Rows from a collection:
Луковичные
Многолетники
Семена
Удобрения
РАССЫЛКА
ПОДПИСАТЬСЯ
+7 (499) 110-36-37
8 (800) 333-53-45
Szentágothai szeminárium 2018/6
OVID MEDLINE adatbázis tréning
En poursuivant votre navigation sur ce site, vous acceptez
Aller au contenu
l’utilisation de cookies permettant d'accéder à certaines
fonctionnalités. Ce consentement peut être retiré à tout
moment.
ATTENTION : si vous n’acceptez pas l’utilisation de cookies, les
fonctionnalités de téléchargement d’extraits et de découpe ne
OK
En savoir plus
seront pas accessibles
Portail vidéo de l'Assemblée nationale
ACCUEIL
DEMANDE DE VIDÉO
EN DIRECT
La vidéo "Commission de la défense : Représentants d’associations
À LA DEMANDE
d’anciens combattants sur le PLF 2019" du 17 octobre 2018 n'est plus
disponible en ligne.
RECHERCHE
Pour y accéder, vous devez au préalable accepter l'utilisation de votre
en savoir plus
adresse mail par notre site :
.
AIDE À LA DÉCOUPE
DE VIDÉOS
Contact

* * *

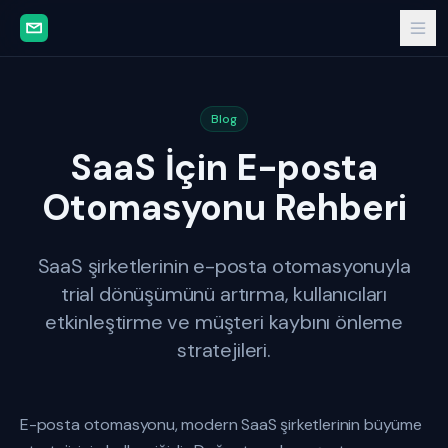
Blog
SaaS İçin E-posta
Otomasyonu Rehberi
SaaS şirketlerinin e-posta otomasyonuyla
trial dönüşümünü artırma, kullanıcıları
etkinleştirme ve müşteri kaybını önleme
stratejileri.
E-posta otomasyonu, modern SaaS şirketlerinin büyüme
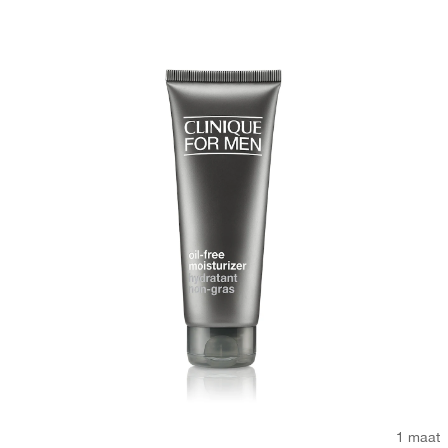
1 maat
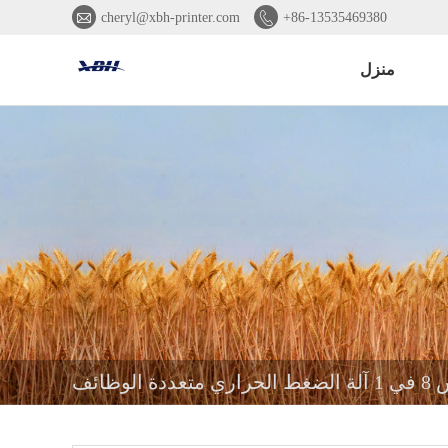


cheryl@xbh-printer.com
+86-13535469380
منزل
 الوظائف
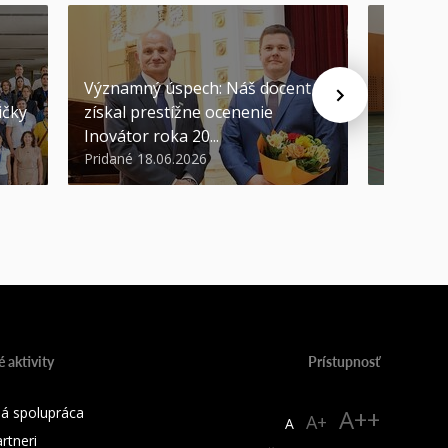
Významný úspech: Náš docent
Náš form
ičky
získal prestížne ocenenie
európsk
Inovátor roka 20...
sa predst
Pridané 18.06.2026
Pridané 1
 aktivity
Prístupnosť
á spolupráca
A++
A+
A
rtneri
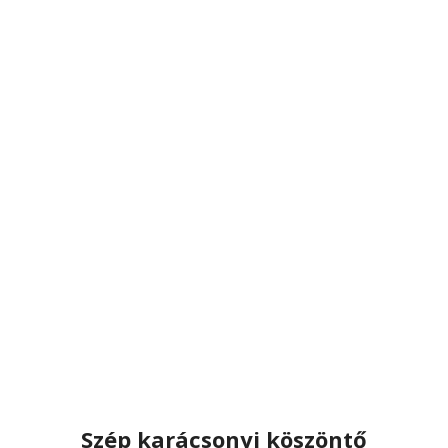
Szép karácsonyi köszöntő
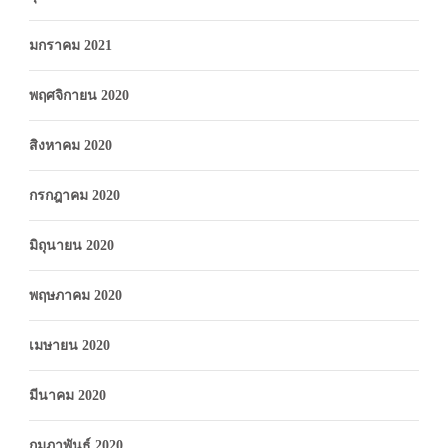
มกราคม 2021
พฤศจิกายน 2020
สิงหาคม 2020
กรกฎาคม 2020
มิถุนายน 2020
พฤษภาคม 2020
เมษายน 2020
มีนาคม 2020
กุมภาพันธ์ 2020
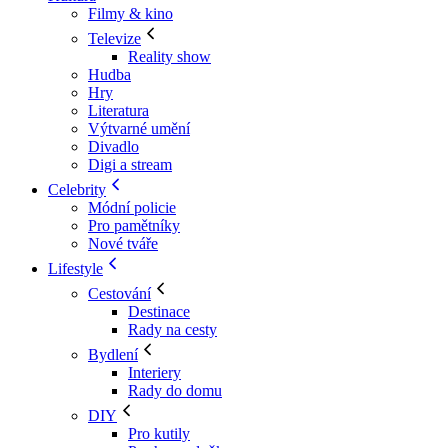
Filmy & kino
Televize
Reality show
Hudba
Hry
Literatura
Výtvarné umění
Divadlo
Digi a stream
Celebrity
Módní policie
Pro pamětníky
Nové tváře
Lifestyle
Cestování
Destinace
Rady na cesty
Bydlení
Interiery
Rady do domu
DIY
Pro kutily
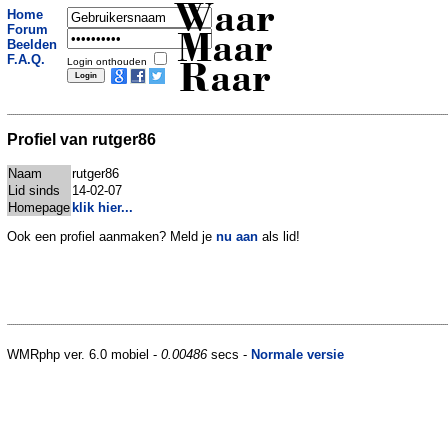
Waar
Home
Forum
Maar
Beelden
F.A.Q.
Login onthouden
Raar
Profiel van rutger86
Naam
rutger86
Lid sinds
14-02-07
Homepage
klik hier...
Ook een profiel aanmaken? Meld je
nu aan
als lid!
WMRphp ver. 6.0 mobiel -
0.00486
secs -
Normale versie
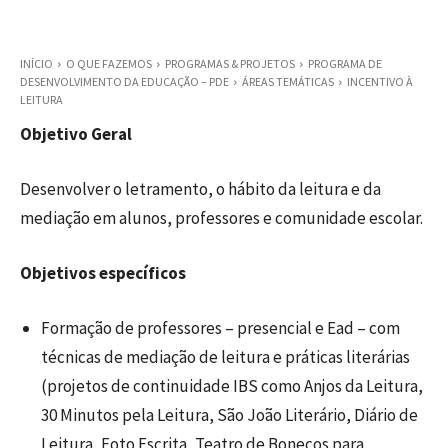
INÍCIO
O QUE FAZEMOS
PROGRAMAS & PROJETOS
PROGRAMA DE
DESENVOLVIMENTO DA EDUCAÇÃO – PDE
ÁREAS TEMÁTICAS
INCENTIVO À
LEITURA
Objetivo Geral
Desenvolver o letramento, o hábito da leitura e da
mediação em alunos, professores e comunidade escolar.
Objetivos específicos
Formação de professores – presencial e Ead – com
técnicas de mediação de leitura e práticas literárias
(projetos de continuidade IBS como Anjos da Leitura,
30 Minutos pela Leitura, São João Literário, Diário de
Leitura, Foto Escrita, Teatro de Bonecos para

▶ **Your goal**
Pull out each line of the rows above that contains the word "fonctionnalités".

▶ **Solution to this exercise**
fonctionnalités. Ce consentement peut être retiré à tout
fonctionnalités de téléchargement d’extraits et de découpe ne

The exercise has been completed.